## Exercise set
• A. Answer these from the review:
(i) About how long did the prologue on the Reality tour run?
(ii) In what year did he take ill?
(iii) Which bands played live alongside Bowie's isolated vocals?
• B. From the review, return the passage starting with "Firstly, the prologue" and going on through "went on and on.", copied word for word.

## Excerpt to read

__________

January 8th, 2017, 4:34 pm #18

Overall impressions: underwhelming and a missed opportunity. Promised far less than it's title promised.

Firstly, the prologue concerning the Reality tour went on far, far too long - about 20 minutes or so. What on earth for? We all know what happened. He took ill in 2004 and that lead to the decade of silence. End of. That should've been wrapped up in about 5 minutes or so. Instead, it just went on and on.

Ditto, the The Next Day and Blackstar bands playing live alongside Bowie's isolated vocals. Again, what was the purpose of this? Why not just play the recorded tracks. Nice to see the band members, sure. But I would've been more interested in hearing them talk about that period in the recording studio, rather than to hear them play a basic demo run through of the tracks.

__________

## Data for analysis
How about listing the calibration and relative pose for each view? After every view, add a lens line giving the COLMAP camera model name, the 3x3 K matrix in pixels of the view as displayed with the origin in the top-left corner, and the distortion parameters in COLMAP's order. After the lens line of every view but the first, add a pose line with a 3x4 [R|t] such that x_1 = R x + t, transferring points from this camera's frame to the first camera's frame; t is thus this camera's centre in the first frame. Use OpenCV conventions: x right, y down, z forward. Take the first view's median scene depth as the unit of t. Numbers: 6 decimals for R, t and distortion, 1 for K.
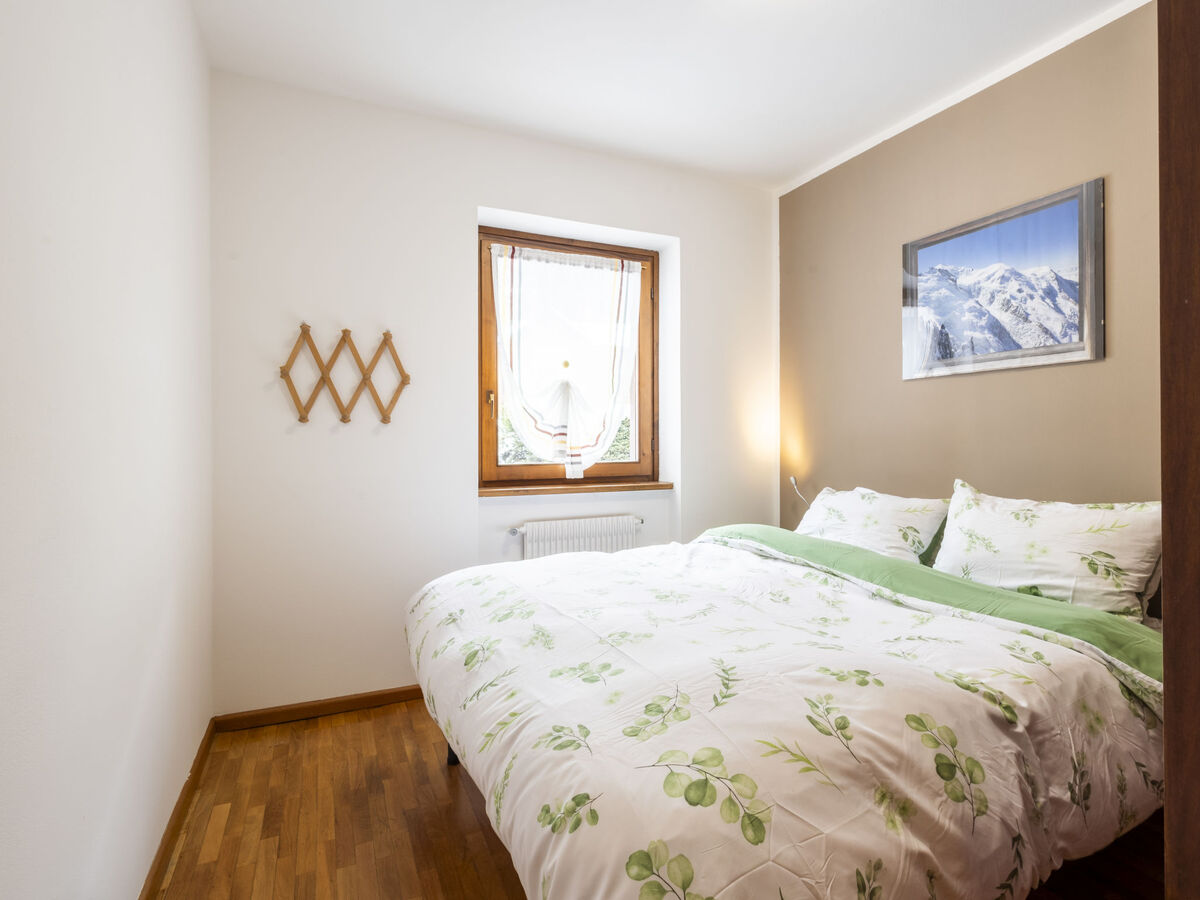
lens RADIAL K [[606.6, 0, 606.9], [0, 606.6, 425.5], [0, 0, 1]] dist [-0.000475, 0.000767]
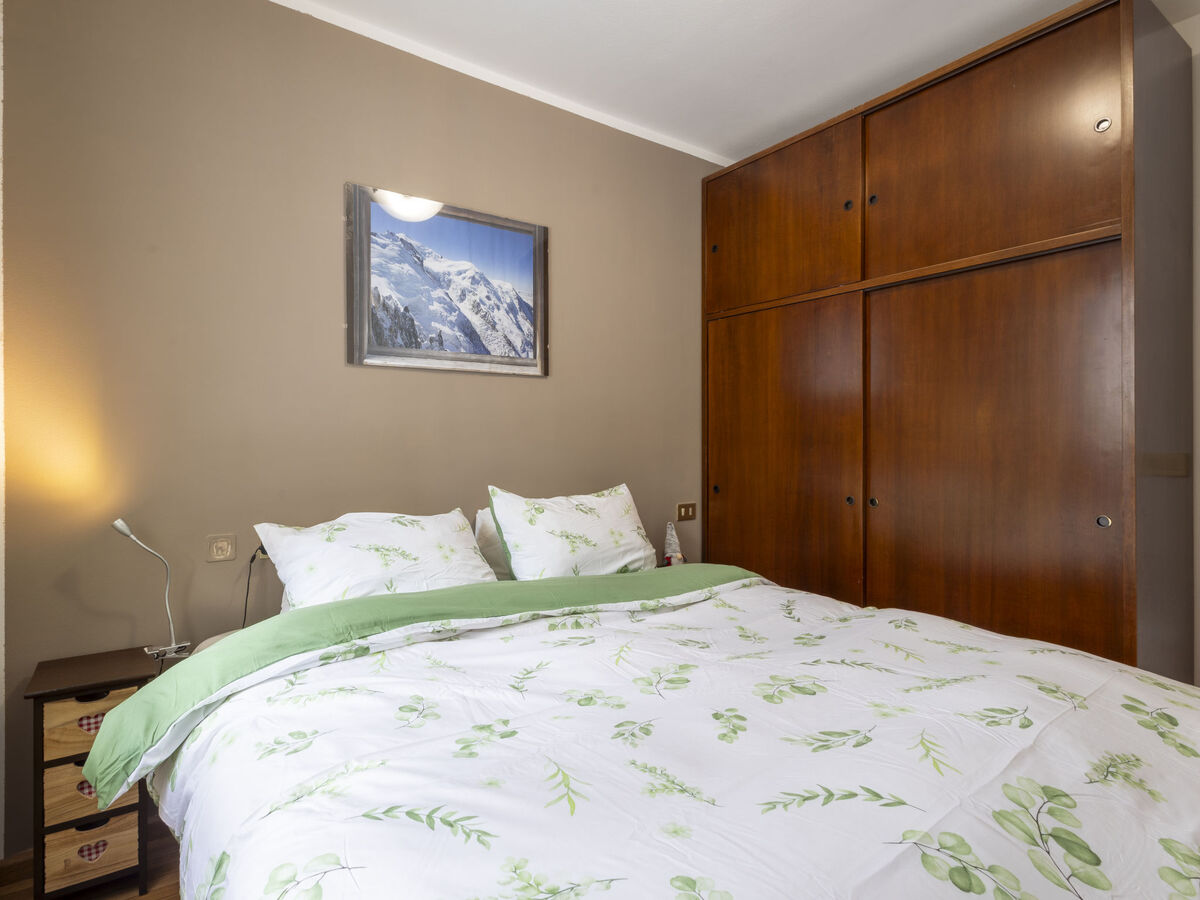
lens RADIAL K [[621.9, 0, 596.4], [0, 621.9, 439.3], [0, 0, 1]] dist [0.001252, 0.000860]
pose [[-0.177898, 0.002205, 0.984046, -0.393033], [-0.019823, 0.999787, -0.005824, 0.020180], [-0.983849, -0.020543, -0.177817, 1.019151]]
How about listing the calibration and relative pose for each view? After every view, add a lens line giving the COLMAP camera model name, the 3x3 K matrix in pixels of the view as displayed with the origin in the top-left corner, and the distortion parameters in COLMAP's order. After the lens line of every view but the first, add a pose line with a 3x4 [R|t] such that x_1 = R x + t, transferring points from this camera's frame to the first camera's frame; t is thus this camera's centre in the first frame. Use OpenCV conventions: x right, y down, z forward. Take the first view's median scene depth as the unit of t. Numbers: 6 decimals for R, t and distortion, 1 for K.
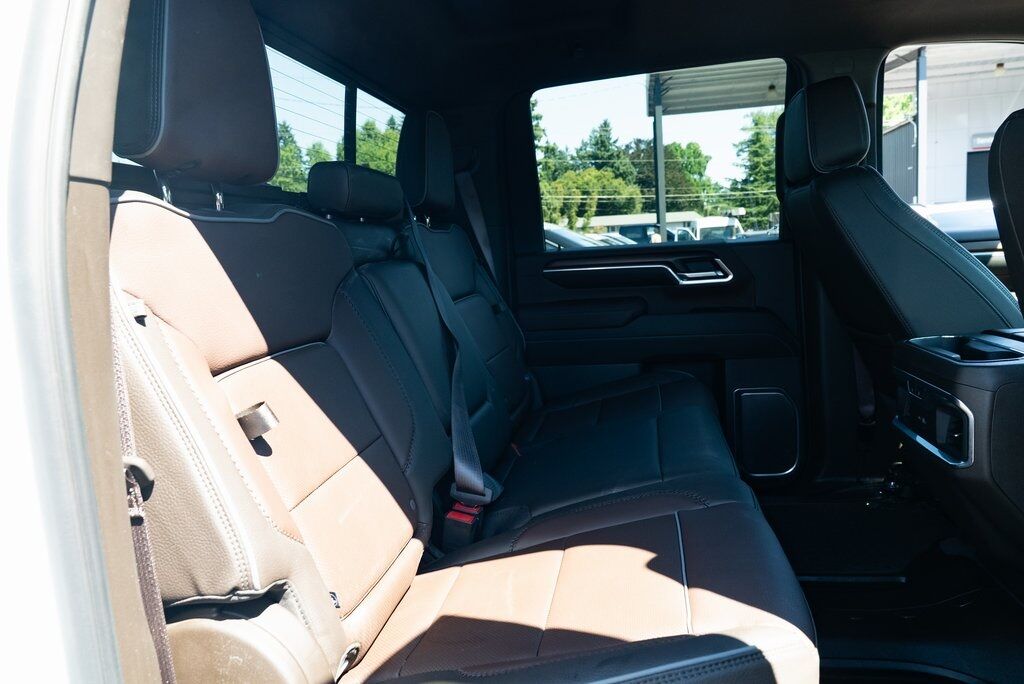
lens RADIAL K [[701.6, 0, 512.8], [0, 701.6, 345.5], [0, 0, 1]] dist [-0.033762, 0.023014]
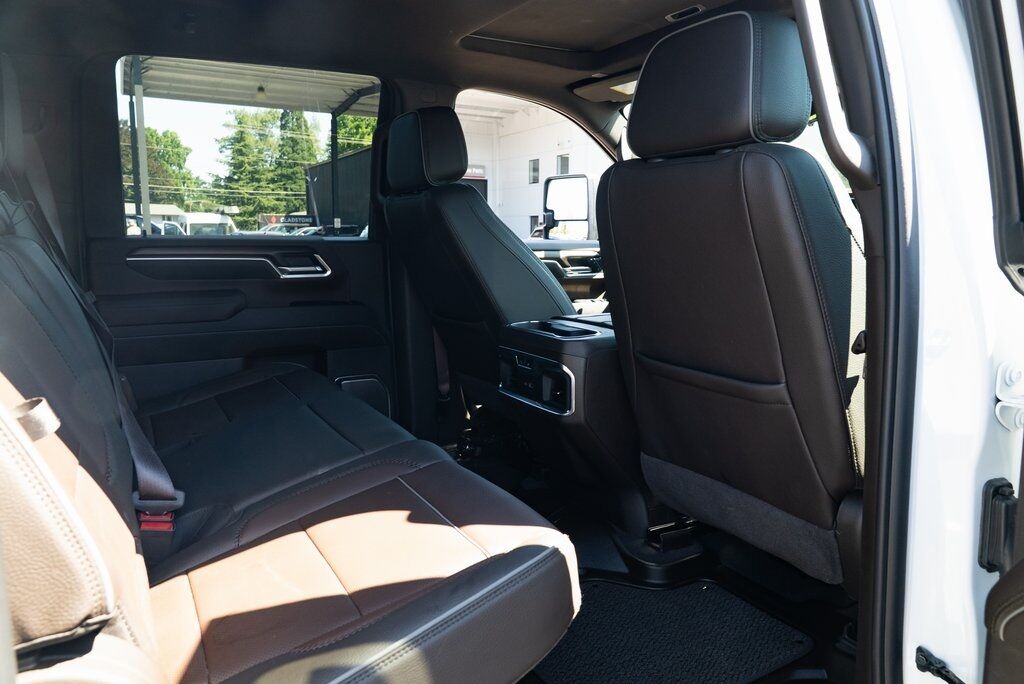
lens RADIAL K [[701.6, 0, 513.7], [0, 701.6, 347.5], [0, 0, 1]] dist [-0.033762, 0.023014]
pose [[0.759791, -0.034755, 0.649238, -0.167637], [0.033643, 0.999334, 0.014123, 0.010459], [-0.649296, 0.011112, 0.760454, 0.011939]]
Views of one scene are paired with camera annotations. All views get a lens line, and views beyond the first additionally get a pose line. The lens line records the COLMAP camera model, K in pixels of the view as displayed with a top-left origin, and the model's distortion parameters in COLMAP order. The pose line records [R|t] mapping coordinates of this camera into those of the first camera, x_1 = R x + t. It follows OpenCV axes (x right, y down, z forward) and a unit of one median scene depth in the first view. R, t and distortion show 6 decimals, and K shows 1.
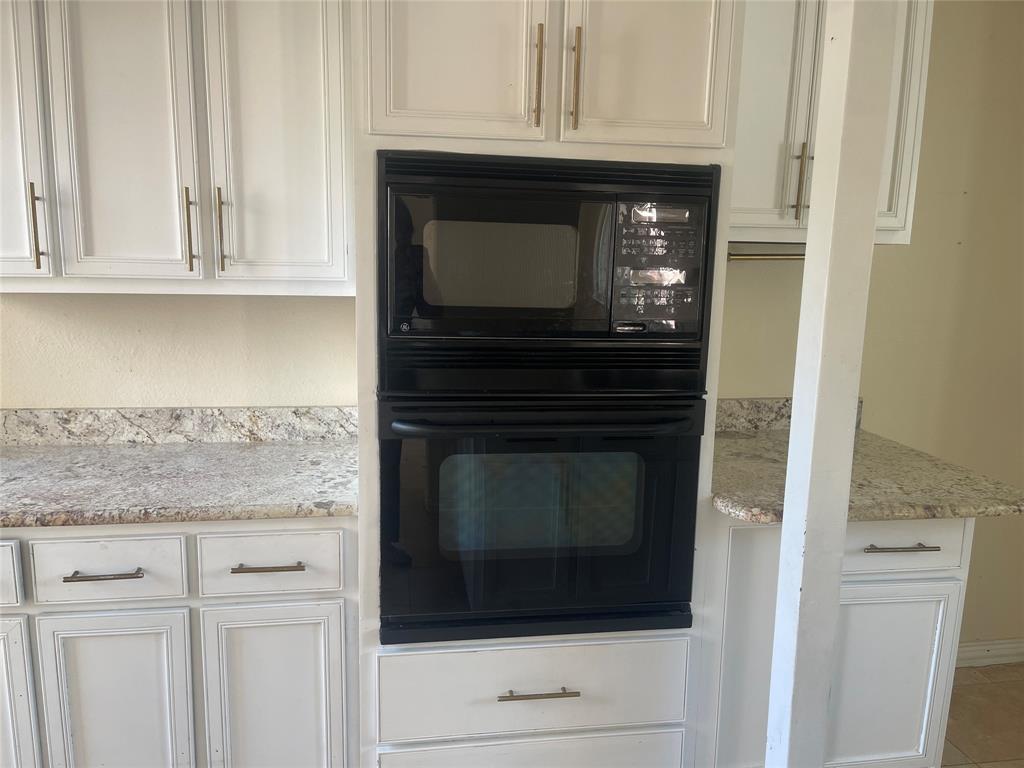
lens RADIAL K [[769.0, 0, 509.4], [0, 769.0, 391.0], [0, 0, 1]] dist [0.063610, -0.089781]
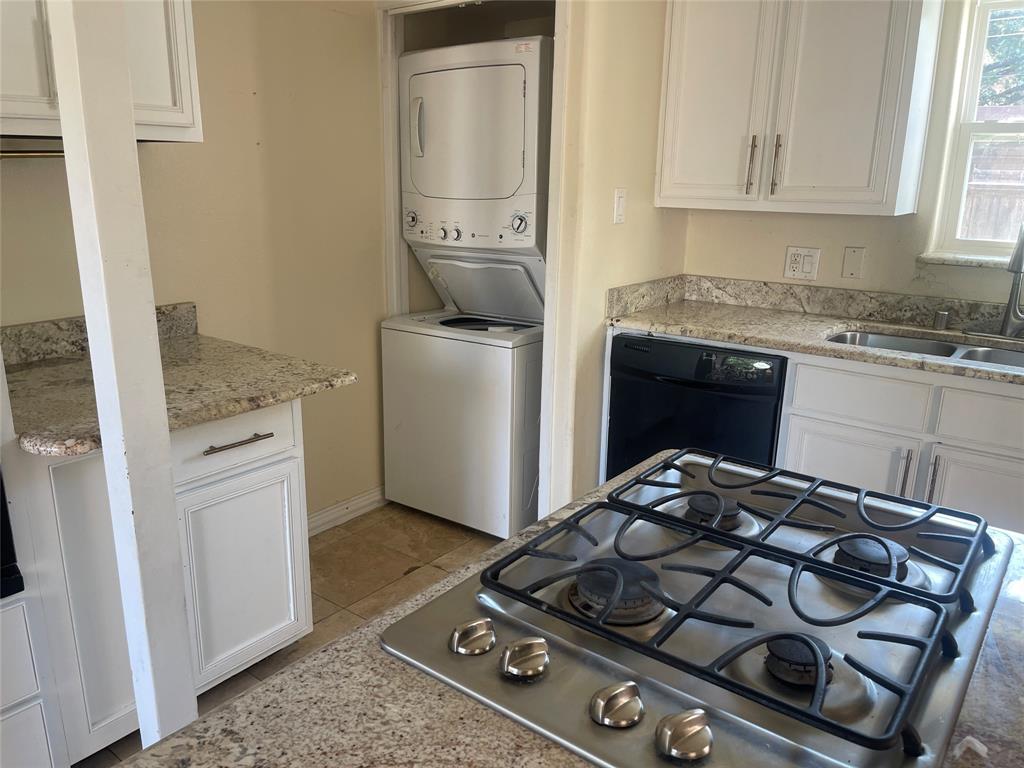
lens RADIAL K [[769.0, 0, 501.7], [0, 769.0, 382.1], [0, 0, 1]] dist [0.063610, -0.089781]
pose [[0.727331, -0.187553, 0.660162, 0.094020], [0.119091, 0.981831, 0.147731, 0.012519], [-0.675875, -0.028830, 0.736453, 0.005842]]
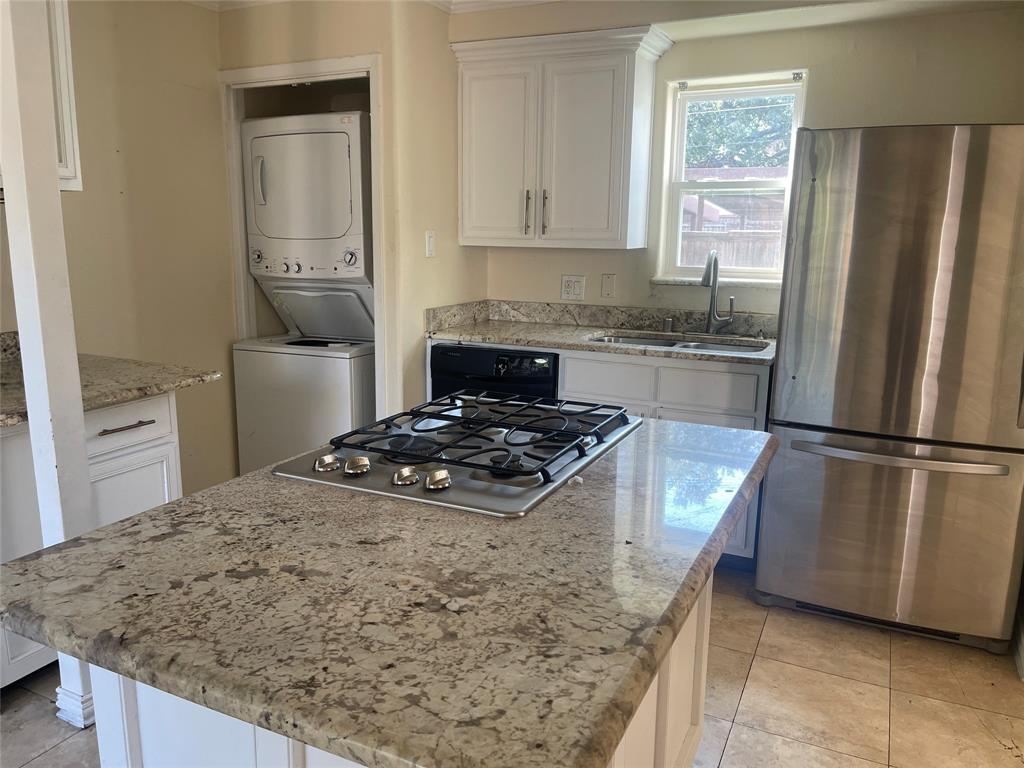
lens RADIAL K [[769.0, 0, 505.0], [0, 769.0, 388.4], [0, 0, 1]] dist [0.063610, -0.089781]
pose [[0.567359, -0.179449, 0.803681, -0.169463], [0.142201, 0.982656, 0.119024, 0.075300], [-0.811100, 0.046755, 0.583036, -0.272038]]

__________

## Solutions below
• A.
(i) About 20 minutes.
(ii) 2004.
(iii) The Next Day and Blackstar bands.

• B.
Firstly, the prologue concerning the Reality tour went on far, far too long - about 20 minutes or so. What on earth for? We all know what happened. He took ill in 2004 and that lead to the decade of silence. End of. That should've been wrapped up in about 5 minutes or so. Instead, it just went on and on.